I am wondering the following with dataframes:

function addcol1(x)
	x.mycol = x.ID .+ 1
end

function join1(x)
	jobs = DataFrame(ID = [20, 40,45], Job = ["Lawyer", "Doctor","teacher"])
	x = innerjoin(x, jobs, on = :ID)
	return x
end

Run this with

people = DataFrame(ID = [20, 40,45], name = ["Jane", "Kalle","Petri"], h = [10,16,25])

addcol1(people)
join1(people)

The first command changes variable people in the calling scope, the second does not. Why?

In the join1 function, initially the variable x represents the object passed as argument. Later you do this:

x = innerjoin(x, jobs, on = :ID)

This means that x now represents a different object: the return value of innerjoin. It does not mean that the previous object will be changed.

This is a common source of confusion for people used to some other programming languages. See this FAQ entry.

Also, this is a mutating operation. There are no mutating operations in the 2nd version.

1 Like

So whenever there is assignment

x = something

this means that the connection to the original object is lost?

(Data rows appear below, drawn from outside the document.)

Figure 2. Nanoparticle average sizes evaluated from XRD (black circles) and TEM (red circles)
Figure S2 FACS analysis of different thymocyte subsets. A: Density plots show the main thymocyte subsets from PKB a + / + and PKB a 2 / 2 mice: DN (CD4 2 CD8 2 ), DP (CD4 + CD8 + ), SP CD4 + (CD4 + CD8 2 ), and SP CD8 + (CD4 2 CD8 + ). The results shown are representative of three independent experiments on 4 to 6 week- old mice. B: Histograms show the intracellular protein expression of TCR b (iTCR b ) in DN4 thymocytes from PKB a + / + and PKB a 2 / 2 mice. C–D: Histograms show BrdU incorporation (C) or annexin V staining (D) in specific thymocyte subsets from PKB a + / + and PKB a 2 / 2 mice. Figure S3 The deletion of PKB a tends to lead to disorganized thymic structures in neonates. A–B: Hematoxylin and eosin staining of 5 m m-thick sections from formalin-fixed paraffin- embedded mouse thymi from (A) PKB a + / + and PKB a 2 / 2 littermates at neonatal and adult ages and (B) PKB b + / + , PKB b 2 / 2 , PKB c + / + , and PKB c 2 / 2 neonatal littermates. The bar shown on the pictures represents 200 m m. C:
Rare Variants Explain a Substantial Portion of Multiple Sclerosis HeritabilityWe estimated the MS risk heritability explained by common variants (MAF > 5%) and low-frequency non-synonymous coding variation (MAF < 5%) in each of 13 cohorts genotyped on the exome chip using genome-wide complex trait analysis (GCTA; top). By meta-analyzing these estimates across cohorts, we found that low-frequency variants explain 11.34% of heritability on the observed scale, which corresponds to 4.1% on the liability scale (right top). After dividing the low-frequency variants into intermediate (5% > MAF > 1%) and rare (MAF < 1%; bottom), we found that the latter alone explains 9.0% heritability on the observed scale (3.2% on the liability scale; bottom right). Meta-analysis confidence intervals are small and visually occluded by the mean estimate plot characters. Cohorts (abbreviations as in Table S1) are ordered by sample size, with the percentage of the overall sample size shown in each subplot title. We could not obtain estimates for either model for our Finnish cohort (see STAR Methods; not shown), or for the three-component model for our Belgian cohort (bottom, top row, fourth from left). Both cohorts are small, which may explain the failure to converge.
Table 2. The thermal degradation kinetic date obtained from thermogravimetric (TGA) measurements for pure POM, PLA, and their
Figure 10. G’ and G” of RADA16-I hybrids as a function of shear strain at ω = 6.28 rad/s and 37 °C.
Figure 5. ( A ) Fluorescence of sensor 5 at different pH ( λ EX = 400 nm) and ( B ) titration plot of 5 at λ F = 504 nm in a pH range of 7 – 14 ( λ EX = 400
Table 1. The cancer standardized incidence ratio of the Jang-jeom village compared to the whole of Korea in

My next question is: should I return the resulting dataframe as return value; or is there a way to copy the result of innerjoin to x so that x still represents the original object?

Yes, exactly!

You should return it as a return value. If you were just adding a column for example, you could modify the existing object. But with a “join” operation you create a new object, so you should return it.

You could go around these rules by defining a macro instead of a function, but that’s generally a bad idea (macros should only be used for good reason as they make the code less readable/predictable and they are more difficult to write without bugs).